Honestly, I've only seen it with the pipette, a glass tube that is used, and it is used briefly. I don't pretend to be a scholar with regard to what some very very "ultra" Orthodox communities do. I will add, however, that I am sure there is nothing inappropriate in intent. As with the pipette, I'm sure it is only done for a moment (not "sucking" in the vulgar sense).
The rabbis have had practical experience in performing circumcisions for hundreds and hundreds of years, and I am sure that is how the procedural traditions developed. I'm no M.D., but I believe there is a healthful purpose. This was confirmed today in my conversation with a rabbi who is also a medical professional. He informed me that the practice described has existed for centuries, and that Maimonides (the great physician and philosopher) described the traditional practice. He explained that the sucking was to draw out the inner blood to fully cleanse the wound, which was then to be wrapped or have ointment applied. Medically this apparently makes sense, to reduce the risk of infection. Recall that prior to the advent of antibiotics, infection was the greatest risk to the health of the child.
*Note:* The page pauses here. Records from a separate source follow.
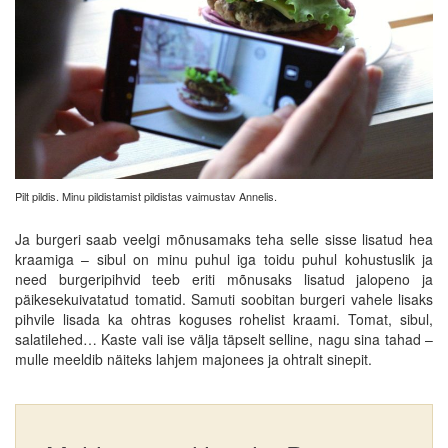
Pilt pildis. Minu pildistamist pildistas vaimustav Annelis.
Ja burgeri saab veelgi mõnusamaks teha selle sisse lisatud hea
kraamiga – sibul on minu puhul iga toidu puhul kohustuslik ja
need burgeripihvid teeb eriti mõnusaks lisatud jalopeno ja
päikesekuivatatud tomatid. Samuti soobitan burgeri vahele lisaks
pihvile lisada ka ohtras koguses rohelist kraami. Tomat, sibul,
salatilehed… Kaste vali ise välja täpselt selline, nagu sina tahad –
mulle meeldib näiteks lahjem majonees ja ohtralt sinepit.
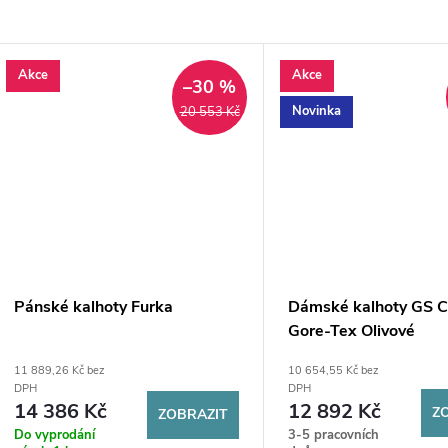
Akce
Akce
–30 %
Novinka
20 553 Kč
Pánské kalhoty Furka
Dámské kalhoty GS C
Gore-Tex Olivové
11 889,26 Kč bez
10 654,55 Kč bez
DPH
DPH
14 386 Kč
12 892 Kč
Z
ZOBRAZIT
Do vyprodání
3-5 pracovních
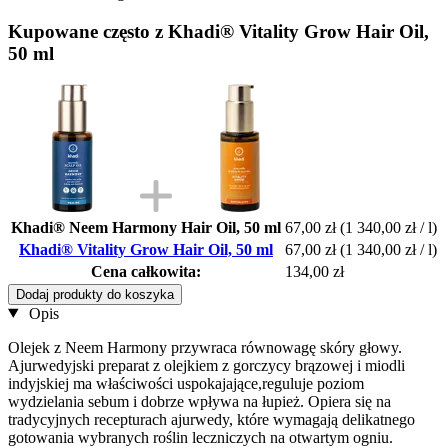
Kupowane często z Khadi® Vitality Grow Hair Oil,
50 ml
Khadi® Neem Harmony Hair Oil, 50 ml
67,00 zł
(1 340,00 zł / l)
Khadi® Vitality Grow Hair Oil, 50 ml
67,00 zł
(1 340,00 zł / l)
Cena całkowita:
134,00 zł
Dodaj produkty do koszyka
Opis
Olejek z Neem Harmony przywraca równowagę skóry głowy.
Ajurwedyjski preparat z olejkiem z gorczycy brązowej i miodli
indyjskiej ma właściwości uspokajające,reguluje poziom
wydzielania sebum i dobrze wpływa na łupież. Opiera się na
tradycyjnych recepturach ajurwedy, które wymagają delikatnego
gotowania wybranych roślin leczniczych na otwartym ogniu.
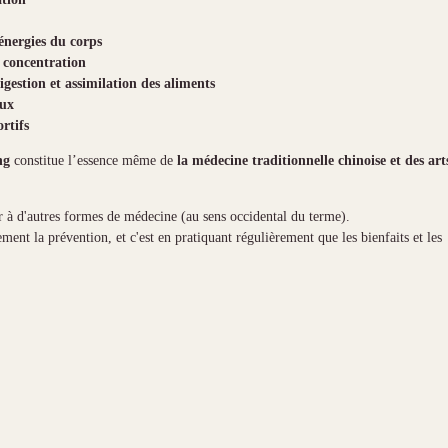
 énergies du corps
a concentration
igestion et assimilation des aliments
aux
rtifs
ng
constitue l’essence même de
la médecine traditionnelle chinoise et des art
r à d'autres formes de médecine (au sens occidental du terme).
ent la prévention, et c'est en pratiquant régulièrement que les bienfaits et les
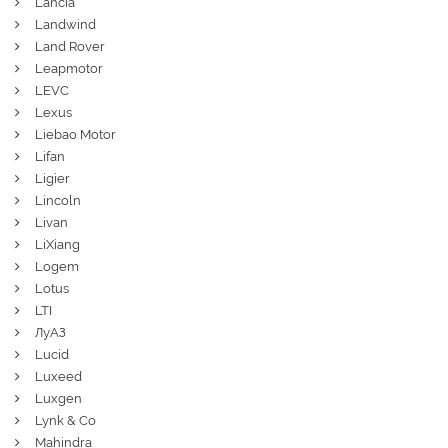
Lancia
Landwind
Land Rover
Leapmotor
LEVC
Lexus
Liebao Motor
Lifan
Ligier
Lincoln
Livan
LiXiang
Logem
Lotus
LTI
ЛуАЗ
Lucid
Luxeed
Luxgen
Lynk & Co
Mahindra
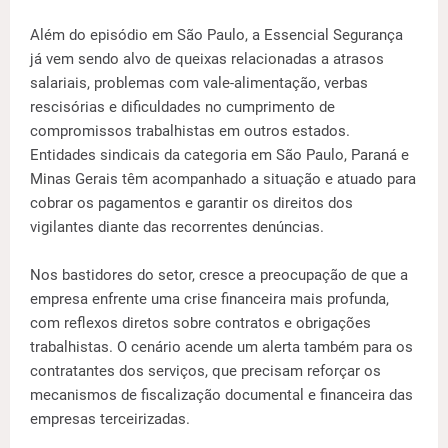
Além do episódio em São Paulo, a Essencial Segurança
já vem sendo alvo de queixas relacionadas a atrasos
salariais, problemas com vale-alimentação, verbas
rescisórias e dificuldades no cumprimento de
compromissos trabalhistas em outros estados.
Entidades sindicais da categoria em São Paulo, Paraná e
Minas Gerais têm acompanhado a situação e atuado para
cobrar os pagamentos e garantir os direitos dos
vigilantes diante das recorrentes denúncias.
Nos bastidores do setor, cresce a preocupação de que a
empresa enfrente uma crise financeira mais profunda,
com reflexos diretos sobre contratos e obrigações
trabalhistas. O cenário acende um alerta também para os
contratantes dos serviços, que precisam reforçar os
mecanismos de fiscalização documental e financeira das
empresas terceirizadas.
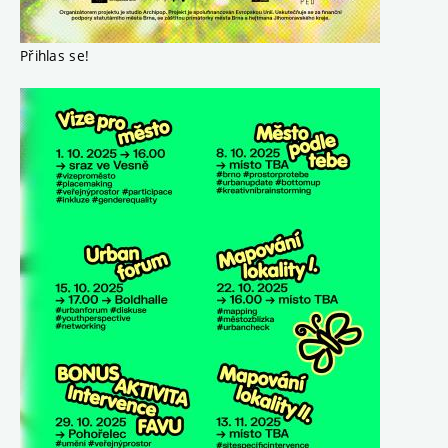
Přihlas se!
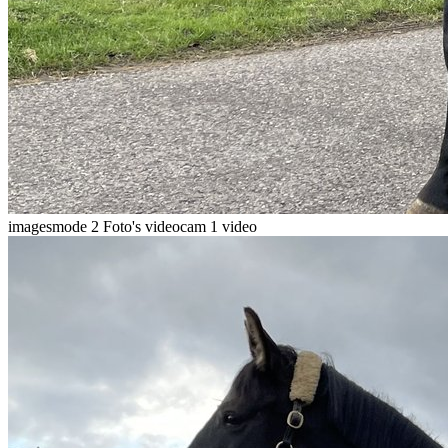
imagesmode
2 Foto's
videocam
1 video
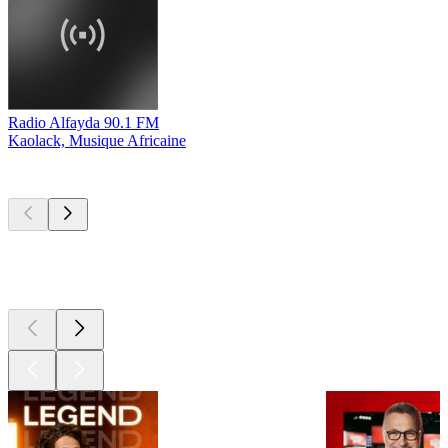
Radio Alfayda 90.1 FM
Kaolack, Musique Africaine
Les meilleurs
podcasts
Les meilleurs
podcasts
Les meilleurs
podcasts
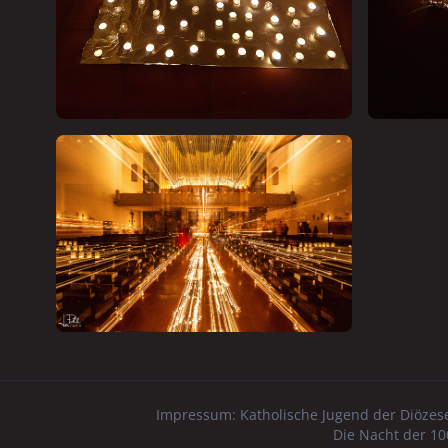
Impressum:
Katholische Jugend der Diözes
Die Nacht der 10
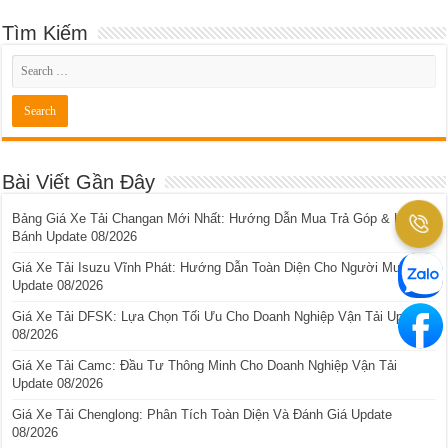
Tìm Kiếm
Bài Viết Gần Đây
Bảng Giá Xe Tải Changan Mới Nhất: Hướng Dẫn Mua Trả Góp & Lăn
Bánh Update 08/2026
Giá Xe Tải Isuzu Vĩnh Phát: Hướng Dẫn Toàn Diện Cho Người Mua
Update 08/2026
Giá Xe Tải DFSK: Lựa Chọn Tối Ưu Cho Doanh Nghiệp Vận Tải Update
08/2026
Giá Xe Tải Camc: Đầu Tư Thông Minh Cho Doanh Nghiệp Vận Tải
Update 08/2026
Giá Xe Tải Chenglong: Phân Tích Toàn Diện Và Đánh Giá Update
08/2026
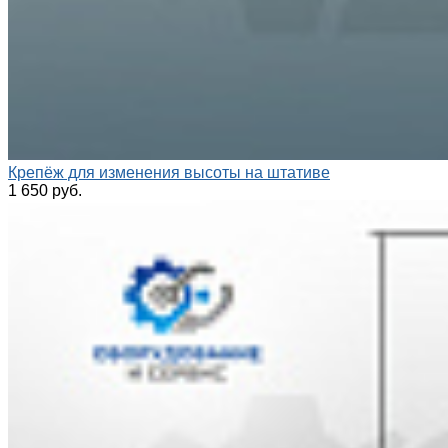
Крепёж для изменения высоты на штативе
1 650 руб.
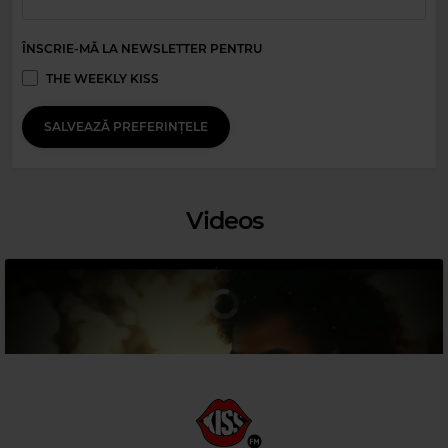
Magic Relax
ÎNSCRIE-MĂ LA NEWSLETTER PENTRU
MUSIC TRAVEL LOVE FT JONAH BAKER
–
RUNNING UP THAT HILL
THE WEEKLY KISS
SALVEAZĂ PREFERINȚELE
Videos
Magic 80s Hits
Magic 90s Hits
LIPPS, INC.
–
'FUNKYTOWN'
ALISHA'S ATTIC
–
I AM, I FEEL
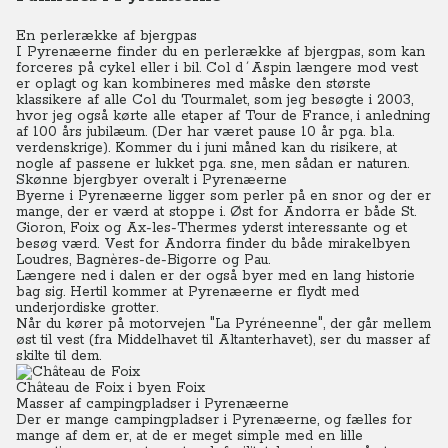
En perlerække af bjergpas
I Pyrenæerne finder du en perlerække af bjergpas, som kan
forceres på cykel eller i bil.
Col d´Aspin længere mod vest
er oplagt og kan kombineres med måske den største
klassikere af alle Col du Tourmalet, som jeg besøgte i 2003,
hvor jeg også kørte alle etaper af Tour de France, i anledning
af 100 års jubilæum. (Der har været pause 10 år pga. bl.a.
verdenskrige). Kommer du i juni måned kan du risikere, at
nogle af passene er lukket pga. sne, men sådan er naturen.
Skønne bjergbyer overalt i Pyrenæerne
Byerne i Pyrenæerne ligger som perler på en snor og der er
mange, der er værd at stoppe i.
Øst for Andorra er både St.
Gioron, Foix og Ax-les-Thermes yderst interessante og et
besøg værd.
Vest for Andorra finder du både mirakelbyen
Loudres, Bagnères-de-Bigorre og Pau.
Længere ned i dalen er der også byer med en lang historie
bag sig.
H
ertil kommer at Pyrenæerne er flydt med
underjordiske grotter.
Når du kører på motorvejen "La Pyréneenne", der går mellem
øst til vest (fra Middelhavet til Altanterhavet), ser du masser af
skilte til dem.
Château de Foix i byen Foix
Masser af campingpladser i Pyrenæerne
Der er mange campingpladser i Pyrenæerne, og fælles for
mange af dem er, at de er meget simple med en lille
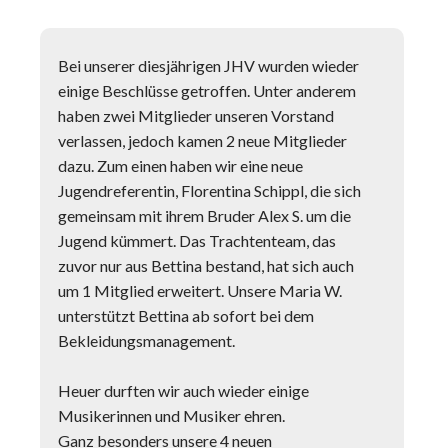
Bei unserer diesjährigen JHV wurden wieder
einige Beschlüsse getroffen. Unter anderem
haben zwei Mitglieder unseren Vorstand
verlassen, jedoch kamen 2 neue Mitglieder
dazu. Zum einen haben wir eine neue
Jugendreferentin, Florentina Schippl, die sich
gemeinsam mit ihrem Bruder Alex S. um die
Jugend kümmert. Das Trachtenteam, das
zuvor nur aus Bettina bestand, hat sich auch
um 1 Mitglied erweitert. Unsere Maria W.
unterstützt Bettina ab sofort bei dem
Bekleidungsmanagement.
Heuer durften wir auch wieder einige
Musikerinnen und Musiker ehren.
Ganz besonders unsere 4 neuen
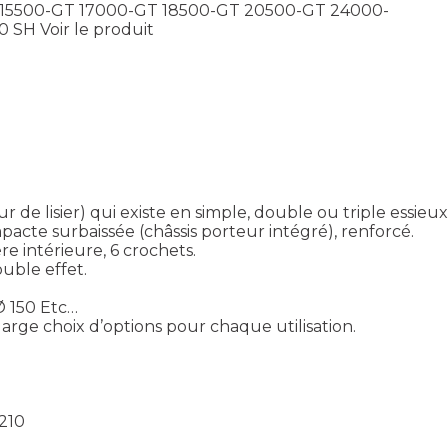
 15500-GT 17000-GT 18500-GT 20500-GT 24000-
00 SH
Voir le produit
 lisier) qui existe en simple, double ou triple essieux 
cte surbaissée (châssis porteur intégré), renforcé.
e intérieure, 6 crochets.
uble effet.
Ø 150 Etc…
rge choix d’options pour chaque utilisation.
 210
Also, in former times the risk of herpes was much less than it is today, as ironically the modern use of antibiotics has significantly increased the incidence of oral herpes.
In the mid-19th century objections to the oral practice were raised in Austro-Hungarian Empire, and today the prevalent practice is to use the pipette instead. Only a small minority of some groups in the Chassidic and Yeminite communities apparently still insist on the traditional sucking method.
Today it has become an issue of strong disagreement even in the Orthodox community, with some claiming that the mouth can be disinfected if the traditional method is demanded. Other Orthodox Rabbis strongly oppose the practice, asserting that the risks today cannot be fully eliminated in this way. The article is therefore misleading, and it seems intentionally so. This is troubling.
For those of you who have never seen a ritual circumcision of a infant, you would be shocked by how fast the procedure is, when performed by an experienced mohel. If you blink, you will almost miss it, and the bleeding is normal. In contrast, when my non-Orthodox brother-in-law, a neonatologist, performed the circumcision on his son in what he represented to be a contemporary medical manner, it took much longer and there was blood everywhere.